Nacido en Haifa (al norte del Estado hebreo) en el seno de una familia judía emigrada de Estados Unidos, Bennett simboliza las contradicciones del Israel contemporáneo como judío ortodoxo de rito moderno que se muestra al mismo tiempo tolerante frente a la diversidad sexual. Desde que irrumpió en la Kneset, Bennet ha sido casi siempre un aliado menor en el bloque conservador de Netanyahu, quien en ocasiones intentó fagocitar a sus votantes. Incluso logró dejarle fuera de la Cámara legislativa en las legislativas de abril de 2019 hasta que logró recuperar su escaño y los de su partido en los comicios de septiembre del mismo año.
Su veto a la convocatoria de unas quintas elecciones desde 2019, estrategia que favorecía Netanyahu para mantenerse a salvo de su juicio por corrupción, ha sido clave para aceptar la oferta del anterior bloque opositor para encabezar un Ejecutivo de amplia coalición. El centrista laico Lapid, que le relevará al timón del poder dentro de dos años, con derecho de veto según los pactos suscritos entre ocho partidos, es el verdadero padre del “Gobierno del cambio” que ha apeado a Netanyahu tras 12 años de mandatos.
Bennett tendrá que demostrar ahora su talante como primer mandatario que cubre su cabeza con una kipá (minúscula, en su caso) en la historia de Israel, y como teórico halcón ultranacionalista al que Washington y Bruselas le reclaman que frene la expansión de los asentamientos.
Marcha nacionalista judía por la Ciudad Vieja
Netanyahu ha seguido los pasos de su aliado estadounidense Donald Trump y se negó a participar el lunes en una ceremonia oficial de traspaso de poderes a su sucesor, como es tradición en Israel. El líder conservador sí acudió, sin embargo, a una reunión a puerta cerrada con el nuevo primer ministro, Naftali Bennett, en la sede de la jefatura del Gobierno para informarle de decisiones pendientes de adoptar por el Ejecutivo. Estaba previsto que el encuentro se prolongara durante más de una hora, pero Netanyahu abandonó la sede del Gobierno cuando aún no habían transcurrido ni 30 minutos desde su inicio.
El primer ministro saliente afirmó también en una reunión del Likud, su partido, con sus socios ultraortodoxos y de la extrema derecha que el nuevo Gabinete israelí estaba sustentado por “el odio, el sectarismo y el afán de poder”. “No tiene apenas margen de maniobra y va a caer antes de lo que se cree”, aseguró ante los 53 parlamentarios que integran el bloque de la derecha, ahora en la oposición. La coalición gubernamental obtuvo el domingo una ajustada mayoría de 60 votos entre los 120 escaños que conforman la Kneset.
En una de sus primeras decisiones, el Gobierno de Bennett aprobó el recorrido de una polémica marcha nacionalista judía por la Ciudad Vieja de Jerusalén.

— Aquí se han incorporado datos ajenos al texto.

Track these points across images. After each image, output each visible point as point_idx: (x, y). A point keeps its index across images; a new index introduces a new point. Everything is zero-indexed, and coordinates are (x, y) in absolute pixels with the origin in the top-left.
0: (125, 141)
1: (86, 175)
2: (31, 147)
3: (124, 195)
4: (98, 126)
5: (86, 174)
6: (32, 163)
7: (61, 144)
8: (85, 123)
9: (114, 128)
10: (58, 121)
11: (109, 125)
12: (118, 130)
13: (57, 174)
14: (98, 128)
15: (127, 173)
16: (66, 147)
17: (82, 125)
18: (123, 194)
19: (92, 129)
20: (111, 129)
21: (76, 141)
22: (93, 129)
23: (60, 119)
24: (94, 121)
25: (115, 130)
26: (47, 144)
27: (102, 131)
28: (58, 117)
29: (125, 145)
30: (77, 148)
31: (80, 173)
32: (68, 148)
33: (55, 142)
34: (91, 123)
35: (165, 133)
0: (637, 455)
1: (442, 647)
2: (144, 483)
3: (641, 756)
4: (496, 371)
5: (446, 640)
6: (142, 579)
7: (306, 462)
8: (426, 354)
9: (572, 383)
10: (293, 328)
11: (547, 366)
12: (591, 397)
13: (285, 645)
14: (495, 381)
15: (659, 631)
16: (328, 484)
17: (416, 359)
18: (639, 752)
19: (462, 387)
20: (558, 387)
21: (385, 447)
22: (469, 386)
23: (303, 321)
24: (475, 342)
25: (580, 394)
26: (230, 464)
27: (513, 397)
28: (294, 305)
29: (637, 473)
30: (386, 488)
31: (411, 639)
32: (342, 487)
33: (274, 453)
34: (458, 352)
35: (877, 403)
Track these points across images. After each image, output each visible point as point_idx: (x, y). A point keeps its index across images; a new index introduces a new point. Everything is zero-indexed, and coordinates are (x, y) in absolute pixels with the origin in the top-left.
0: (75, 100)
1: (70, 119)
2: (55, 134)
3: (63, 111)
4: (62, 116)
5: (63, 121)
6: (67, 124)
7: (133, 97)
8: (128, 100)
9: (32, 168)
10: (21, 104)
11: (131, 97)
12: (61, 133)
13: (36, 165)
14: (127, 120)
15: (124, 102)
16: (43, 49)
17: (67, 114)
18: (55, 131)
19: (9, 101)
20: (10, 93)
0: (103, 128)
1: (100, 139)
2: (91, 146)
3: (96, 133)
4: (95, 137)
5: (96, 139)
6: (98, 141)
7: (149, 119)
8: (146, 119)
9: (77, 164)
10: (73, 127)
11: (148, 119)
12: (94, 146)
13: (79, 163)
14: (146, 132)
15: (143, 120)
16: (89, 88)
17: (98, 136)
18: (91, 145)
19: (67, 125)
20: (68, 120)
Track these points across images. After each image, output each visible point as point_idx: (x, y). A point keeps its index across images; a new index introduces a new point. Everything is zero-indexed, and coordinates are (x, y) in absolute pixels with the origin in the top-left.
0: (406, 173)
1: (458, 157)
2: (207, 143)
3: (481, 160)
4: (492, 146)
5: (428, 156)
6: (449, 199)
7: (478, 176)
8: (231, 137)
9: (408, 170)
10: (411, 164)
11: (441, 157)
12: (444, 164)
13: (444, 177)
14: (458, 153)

El desfile de extremistas y grupos de colonos con banderas israelíes no atravesará este martes en principio el barrio musulmán, como en años anteriores, pero sí lo bordeará en la emblemática puerta de Damasco en su recorrido hasta el Muro de las Lamentaciones.
El Ejército ha desplegado en Jerusalén varias baterías del sistema de defensa antimisiles Cúpula de Hierro ante la amenaza de Hamás de disparar cohetes si la marcha nacionalista sigue su curso en las inmediaciones de la mezquita de Al Aqsa. El pasado 10 de mayo el desfile ya fue suspendido por el lanzamiento de cohetes desde Gaza contra Jerusalén, una acción que desencadenó una escalada bélica durante 11 días.